Ce débat ne représentant aucun caractère de classe évident, la question d’élire son seigneur pouvait légitimement se poser. Bien qu’une frange massive des travailleurs, en particulier dans les banlieues ouvrières, se soit mobilisée, c’est bien l’abstention qui fut le premier parti de France.
L’échec de l’économie de marché
L’économie de marché, en tant que matrice sociale, politique et culturelle, en plus d’affronter une conjoncture défavorable, souffre de déficits et de contradictions structurels chroniques.
On peut même se demander si ce mode de production est capable d’organiser la vie de milliards d’êtres humains, au XXIe siècle.
Les crises cycliques peinent à se résorber et le leadership qu’avaient les traditionnelles puissances impérialistes, états-uniennes et européennes en premier lieu, sur le monde est aujourd’hui clairement contesté, notamment par la République populaire de Chine.
Le dernier pilier du système
Aussi définissons-nous le fascisme comme le stade du capitalisme en faillite. Celui-ci est le dernier pilier d’un système qui se passe du consentement général au prix de la force et de la violence.
Tandis que la bourgeoisie a déboursé des milliards pour des conquêtes lunaires : des « occupations militaires » à celle de l’espace, les travailleurs, tout comme la planète, n’ont jamais été autant réduits à de vulgaires biens de production voire de consommation.
La rupture du contrat social
Les restrictions des libertés rappellent que ce que nous considérons comme telles ne sont que le fruit d’un rapport de force entre le Capital d’une part, représenté par la bourgeoisie et tous ses valets (groupes médiatiques, politiciens, idéologues) et le Travail d’autre part, incarné par les travailleurs et le mouvement social, c’est à dire par ces premiers organisés et en lutte.
La lutte des classes s’est tendue à un point où le contrat social qui unissait les citoyens français est rompu. Pour autant, les corps intermédiaires de la classe opprimée semblent tout à fait inefficaces pour organiser la colère des gens. Pire encore, le désamour semble réel entre les travailleurs et leurs organisations, inutile d’écouter les médias bourgeois pour le constater.
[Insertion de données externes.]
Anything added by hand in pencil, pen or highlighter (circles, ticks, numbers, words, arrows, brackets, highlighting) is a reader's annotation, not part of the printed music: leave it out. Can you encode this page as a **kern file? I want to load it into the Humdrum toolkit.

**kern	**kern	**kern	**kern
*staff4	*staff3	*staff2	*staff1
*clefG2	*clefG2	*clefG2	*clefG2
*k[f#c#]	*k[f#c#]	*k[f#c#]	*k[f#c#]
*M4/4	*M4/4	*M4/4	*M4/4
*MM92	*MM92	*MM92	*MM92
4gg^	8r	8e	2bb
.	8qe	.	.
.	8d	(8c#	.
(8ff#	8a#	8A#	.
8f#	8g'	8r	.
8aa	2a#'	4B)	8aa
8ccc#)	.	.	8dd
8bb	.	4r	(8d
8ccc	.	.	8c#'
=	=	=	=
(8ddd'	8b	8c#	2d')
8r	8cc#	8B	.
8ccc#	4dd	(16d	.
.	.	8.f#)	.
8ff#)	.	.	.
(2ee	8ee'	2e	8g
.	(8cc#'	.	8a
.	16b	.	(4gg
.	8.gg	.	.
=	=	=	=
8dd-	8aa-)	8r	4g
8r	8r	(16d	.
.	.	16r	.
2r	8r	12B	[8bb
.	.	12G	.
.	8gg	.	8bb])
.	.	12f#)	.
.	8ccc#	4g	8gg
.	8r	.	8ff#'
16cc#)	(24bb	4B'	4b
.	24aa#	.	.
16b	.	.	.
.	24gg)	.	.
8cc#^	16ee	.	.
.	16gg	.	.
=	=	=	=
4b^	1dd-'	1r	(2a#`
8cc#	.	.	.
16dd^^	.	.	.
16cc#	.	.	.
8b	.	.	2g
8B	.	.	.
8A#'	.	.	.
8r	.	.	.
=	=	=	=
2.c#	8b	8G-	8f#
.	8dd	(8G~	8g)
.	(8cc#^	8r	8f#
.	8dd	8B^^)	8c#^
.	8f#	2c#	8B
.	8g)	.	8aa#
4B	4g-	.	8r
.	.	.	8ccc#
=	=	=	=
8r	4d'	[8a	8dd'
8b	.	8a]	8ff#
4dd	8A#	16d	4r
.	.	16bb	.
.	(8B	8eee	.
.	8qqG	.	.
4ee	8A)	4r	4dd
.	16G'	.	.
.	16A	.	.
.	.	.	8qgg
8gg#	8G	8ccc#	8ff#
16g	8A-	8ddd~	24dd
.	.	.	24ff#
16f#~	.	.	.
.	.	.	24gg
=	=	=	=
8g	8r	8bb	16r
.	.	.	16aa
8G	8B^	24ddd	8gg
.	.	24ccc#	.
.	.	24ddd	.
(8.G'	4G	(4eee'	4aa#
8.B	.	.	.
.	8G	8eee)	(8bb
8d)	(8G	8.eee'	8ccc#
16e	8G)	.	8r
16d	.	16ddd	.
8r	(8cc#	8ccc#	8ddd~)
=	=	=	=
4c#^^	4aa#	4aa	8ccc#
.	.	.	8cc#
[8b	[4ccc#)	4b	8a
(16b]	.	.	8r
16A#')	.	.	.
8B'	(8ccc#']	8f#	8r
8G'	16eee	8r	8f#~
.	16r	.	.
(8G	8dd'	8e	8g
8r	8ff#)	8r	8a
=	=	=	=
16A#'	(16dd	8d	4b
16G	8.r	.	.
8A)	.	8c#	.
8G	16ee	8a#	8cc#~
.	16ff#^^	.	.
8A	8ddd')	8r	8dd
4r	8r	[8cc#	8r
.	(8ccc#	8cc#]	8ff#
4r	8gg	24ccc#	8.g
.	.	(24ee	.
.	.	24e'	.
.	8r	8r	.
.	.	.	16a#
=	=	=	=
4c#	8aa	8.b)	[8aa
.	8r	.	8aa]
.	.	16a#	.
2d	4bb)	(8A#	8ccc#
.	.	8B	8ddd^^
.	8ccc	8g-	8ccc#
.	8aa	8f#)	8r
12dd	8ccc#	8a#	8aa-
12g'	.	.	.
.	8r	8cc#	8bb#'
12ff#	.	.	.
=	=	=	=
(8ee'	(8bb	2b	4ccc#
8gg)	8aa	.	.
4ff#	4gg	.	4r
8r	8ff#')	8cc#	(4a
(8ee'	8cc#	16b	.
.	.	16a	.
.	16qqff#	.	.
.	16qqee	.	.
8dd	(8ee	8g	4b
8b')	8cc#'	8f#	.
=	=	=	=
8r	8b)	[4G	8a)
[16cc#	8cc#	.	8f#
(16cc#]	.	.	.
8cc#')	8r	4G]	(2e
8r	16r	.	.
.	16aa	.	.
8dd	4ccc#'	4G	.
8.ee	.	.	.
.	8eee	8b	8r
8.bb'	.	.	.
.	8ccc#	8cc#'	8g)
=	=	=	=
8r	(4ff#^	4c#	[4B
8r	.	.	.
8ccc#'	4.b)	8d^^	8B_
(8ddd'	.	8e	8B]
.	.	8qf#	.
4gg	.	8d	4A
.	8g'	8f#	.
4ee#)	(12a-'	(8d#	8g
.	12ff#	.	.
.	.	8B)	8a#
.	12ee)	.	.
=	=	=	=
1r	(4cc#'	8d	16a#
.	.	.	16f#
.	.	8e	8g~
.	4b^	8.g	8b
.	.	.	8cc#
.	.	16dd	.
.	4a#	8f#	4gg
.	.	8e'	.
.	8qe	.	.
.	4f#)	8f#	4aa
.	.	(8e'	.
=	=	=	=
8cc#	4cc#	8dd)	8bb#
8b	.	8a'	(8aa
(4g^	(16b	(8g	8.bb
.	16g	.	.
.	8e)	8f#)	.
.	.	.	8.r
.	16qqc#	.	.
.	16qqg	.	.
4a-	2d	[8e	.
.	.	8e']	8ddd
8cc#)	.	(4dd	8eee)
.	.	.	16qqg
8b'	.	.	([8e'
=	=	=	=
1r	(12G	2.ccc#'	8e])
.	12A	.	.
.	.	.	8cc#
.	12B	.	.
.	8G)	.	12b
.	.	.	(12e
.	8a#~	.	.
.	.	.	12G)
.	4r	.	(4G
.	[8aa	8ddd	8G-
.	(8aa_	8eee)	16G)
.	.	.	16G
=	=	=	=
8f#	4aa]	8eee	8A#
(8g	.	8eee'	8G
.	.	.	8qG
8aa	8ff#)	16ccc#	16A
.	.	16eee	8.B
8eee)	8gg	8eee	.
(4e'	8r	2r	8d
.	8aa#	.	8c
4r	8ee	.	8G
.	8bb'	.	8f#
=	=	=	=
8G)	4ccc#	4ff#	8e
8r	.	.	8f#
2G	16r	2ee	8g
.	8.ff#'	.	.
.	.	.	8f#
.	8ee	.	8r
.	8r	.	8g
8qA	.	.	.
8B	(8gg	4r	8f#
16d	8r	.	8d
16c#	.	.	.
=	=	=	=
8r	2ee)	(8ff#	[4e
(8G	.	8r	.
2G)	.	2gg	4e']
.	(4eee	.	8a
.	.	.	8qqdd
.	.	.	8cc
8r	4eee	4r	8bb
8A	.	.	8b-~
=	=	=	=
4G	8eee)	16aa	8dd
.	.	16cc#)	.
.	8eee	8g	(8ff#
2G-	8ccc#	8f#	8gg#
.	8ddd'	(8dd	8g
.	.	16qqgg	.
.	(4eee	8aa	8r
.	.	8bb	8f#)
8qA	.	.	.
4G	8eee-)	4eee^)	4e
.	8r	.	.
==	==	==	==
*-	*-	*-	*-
Cette lutte s’est d’ailleurs transformée en guerre au gré des reculs sociaux orchestrés par les politiciens qui ont profité aux seuls intérêts capitalistes depuis au moins un demi-siècle. L’explication vient de deux facteurs.
Facteur exogène
Le premier est exogène avec la multiplicité des structures de production rendant les formes de travail toujours plus singulières voire à la carte, à mesure que le capitalisme s’est étendu sur la surface du globe, tissant une toile dont le cœur est clairement les États-Unis d’Amérique. Par ailleurs, il semble que l’individualisation des forces productives aille de pair avec la tendance du Capital à se déployer dans le monde.
La fin de l’Histoire tant clamée par les idéologues ne s’est pourtant jamais constatée et les foyers de contestation sont toujours aussi nombreux à chaque coin de la planète.
Comment expliquer que les travailleurs français et du vieux continent soient à ce point tétanisés ? S’agit-il d’une exception ? Ou d’un échec de la mobilisation ? Ou autre chose ?
Facteur endogène
Cela vient d’un second facteur et c’est celui qui nous intéresse dans cette présente brochure : la disparition de l’idéal socialiste en Europe au tournant du siècle dernier a effacé tout objectif révolutionnaire, condition première des conquêtes sociales.
Les partis, syndicats et associations, laissés à eux-mêmes après la disparition d’un mouvement mondial n’ont plus aucun modèle auquel se référer. Ils ont été incapables, malgré leurs vœux pieux, d’en ériger un nouveau, se transformant en force gestionnaire du système en place avec plus ou moins de radicalité.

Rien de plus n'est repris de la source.